Siatkarski rollercoaster z happy endem [FOTO i WIDEO]
Zawodnicy Klubu Siatkarskiego z Raciborza oraz ich sympatycy zapamiętają sobotnie (17.02.) spotkanie na długo. Rywalem raciborskiej ekipy był sąsiad w tabeli – Volley Dąbrowa Górnicza.
Obie ekipy do tego meczu zgromadziły po tyle samo punktów. Zarówno na koncie zespołu Marcina Polowczyka, jak i ekipy z Dąbrowy Górniczej widniała liczba trzydziestu jeden punktów. Nieco lepszy bilans setów dawał wyższe miejsce zespołowi gości, zajmowali ósmą lokatę, podczas gry raciborzanie byli na miejscu dziewiątym.
Pierwszy set pokazał, że zespół gospodarzy celował będzie w zwycięstwo. Raciborzanie szybko wyszli na prowadzenie, które z biegiem czasu systematycznie powiększali. Goście, choć próbowali nie byli w stanie nawiązać w miarę wyrównanej walki, dzięki czemu z wygranej w partii numer jeden cieszyć mogli się zawodnicy KSR, wygrywając 25:18.
W drugim secie role zdecydowanie się odwróciły. Goście, podrażnieni nieudanym pierwszym setem wzięli się do pracy. Tym razem to oni w tempie ekspresowym wypracowali przewagę, której nie oddali do samego końca drugiej odsłony sobotniego pojedynku. Sytuacja odwróciła się o niemal 180 stopni, gdyż po ostatniej piłce w drugiej partii tablica wyników wskazywała rezultat 17:25.
Sety numer trzy i cztery to już zdecydowanie wyrównany bój. Oba zespoły grały w nich przez spory czas na zasadzie punkt za punkt. Dopiero w decydującym momencie trzeciej partii gracze KS Racibórz nieco się pogubili, przez co ta partia także trafiła na konto przyjezdnych. W secie czwartym, choć wyglądał on bardzo podobnie. I choć goście już byli w zagrodzie, i witali się z gąską, a w tym przypadku kompletem punktów, to gracze z Raciborza pokazali charakter i ze stanu 18:22, wyprowadzili rezultat na 27:25, doprowadzając tym samym do stanu 2:2 w całym meczu i tie-breaka.
W nim zespołowi Marcina Polowczyka początkowo szło jak po grudzie, o czym może świadczyć rezultat 0:5 dla Dąbrowy Górniczej. Ostatecznie gracze gospodarzy wzięli się do odrabiania strat. Zespół gości, choć miał rywala jak na widelcu, przy stanie 10:14, nie potrafił postawić kropki nad i. Raciborzanie wykorzystali to w całej rozciągłości, doprowadzając do odwrócenia wyniku, dzięki czemu w piątym secie odnieśli zwycięstwo 16:14, a w całym meczu 3:2.

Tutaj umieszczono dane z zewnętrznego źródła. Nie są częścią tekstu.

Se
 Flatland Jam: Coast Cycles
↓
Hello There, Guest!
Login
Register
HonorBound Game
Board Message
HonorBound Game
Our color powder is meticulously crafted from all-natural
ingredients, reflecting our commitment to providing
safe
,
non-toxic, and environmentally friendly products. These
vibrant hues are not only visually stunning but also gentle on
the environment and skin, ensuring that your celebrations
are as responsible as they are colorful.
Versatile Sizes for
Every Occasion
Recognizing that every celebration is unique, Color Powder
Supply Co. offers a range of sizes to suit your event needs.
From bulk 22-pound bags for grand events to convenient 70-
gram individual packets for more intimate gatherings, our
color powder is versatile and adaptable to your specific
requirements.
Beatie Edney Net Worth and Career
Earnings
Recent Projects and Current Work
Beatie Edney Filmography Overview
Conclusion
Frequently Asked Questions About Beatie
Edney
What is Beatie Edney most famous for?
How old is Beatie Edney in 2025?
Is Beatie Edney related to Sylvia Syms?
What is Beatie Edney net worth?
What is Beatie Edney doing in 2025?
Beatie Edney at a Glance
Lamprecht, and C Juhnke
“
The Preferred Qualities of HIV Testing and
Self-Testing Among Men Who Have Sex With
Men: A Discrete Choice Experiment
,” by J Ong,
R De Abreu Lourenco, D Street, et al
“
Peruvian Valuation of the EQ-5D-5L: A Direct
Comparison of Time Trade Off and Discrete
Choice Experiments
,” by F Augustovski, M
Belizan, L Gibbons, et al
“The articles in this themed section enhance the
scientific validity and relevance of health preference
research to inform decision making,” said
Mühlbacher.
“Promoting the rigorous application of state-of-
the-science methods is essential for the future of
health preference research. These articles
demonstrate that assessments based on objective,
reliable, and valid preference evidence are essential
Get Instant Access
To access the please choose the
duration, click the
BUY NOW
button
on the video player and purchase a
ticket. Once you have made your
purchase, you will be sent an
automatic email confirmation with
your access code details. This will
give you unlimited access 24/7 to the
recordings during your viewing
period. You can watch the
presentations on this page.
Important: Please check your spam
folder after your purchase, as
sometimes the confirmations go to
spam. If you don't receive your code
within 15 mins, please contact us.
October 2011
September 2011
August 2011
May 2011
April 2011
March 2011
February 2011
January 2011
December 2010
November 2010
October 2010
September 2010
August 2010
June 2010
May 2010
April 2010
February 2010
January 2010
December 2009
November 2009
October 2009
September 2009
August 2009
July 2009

KS Racibórz - Volley Dąbrowa Górnicza 3:2 (25:18, 17:25, 23:25, 27:25, 16:14)
Skład Klubu Siatkarskiego Racibórz: Marcin Gonsior, Jakub Citak, Kamil Konieczny, Tomasz Błaszczok, Maciej Lorenz, Marcin Jońca, Wojciech Róż, Piotr Jakubowski, Marek Rzytki, Dawid Majchrzak, Tomasz Myśliwy i libero Adam Kostka.